_TO DO:_ Copy the lines below word for word, taking in every one of the records.

_STORED DATA:_
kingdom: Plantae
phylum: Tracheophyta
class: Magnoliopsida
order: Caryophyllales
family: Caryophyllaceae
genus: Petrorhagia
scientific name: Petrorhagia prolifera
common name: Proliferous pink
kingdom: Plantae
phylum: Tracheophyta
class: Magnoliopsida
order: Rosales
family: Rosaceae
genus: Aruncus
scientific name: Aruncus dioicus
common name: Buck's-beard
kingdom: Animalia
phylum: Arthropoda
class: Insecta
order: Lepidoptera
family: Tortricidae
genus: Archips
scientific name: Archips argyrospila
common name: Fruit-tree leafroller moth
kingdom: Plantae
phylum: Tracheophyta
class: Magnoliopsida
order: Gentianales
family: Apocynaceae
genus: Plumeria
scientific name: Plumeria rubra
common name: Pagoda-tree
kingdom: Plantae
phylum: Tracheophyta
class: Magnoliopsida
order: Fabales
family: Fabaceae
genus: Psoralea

_SOLVED EXERCISE:_
kingdom: Plantae
phylum: Tracheophyta
class: Magnoliopsida
order: Caryophyllales
family: Caryophyllaceae
genus: Petrorhagia
scientific name: Petrorhagia prolifera
common name: Proliferous pink
kingdom: Plantae
phylum: Tracheophyta
class: Magnoliopsida
order: Rosales
family: Rosaceae
genus: Aruncus
scientific name: Aruncus dioicus
common name: Buck's-beard
kingdom: Animalia
phylum: Arthropoda
class: Insecta
order: Lepidoptera
family: Tortricidae
genus: Archips
scientific name: Archips argyrospila
common name: Fruit-tree leafroller moth
kingdom: Plantae
phylum: Tracheophyta
class: Magnoliopsida
order: Gentianales
family: Apocynaceae
genus: Plumeria
scientific name: Plumeria rubra
common name: Pagoda-tree
kingdom: Plantae
phylum: Tracheophyta
class: Magnoliopsida
order: Fabales
family: Fabaceae
genus: Psoralea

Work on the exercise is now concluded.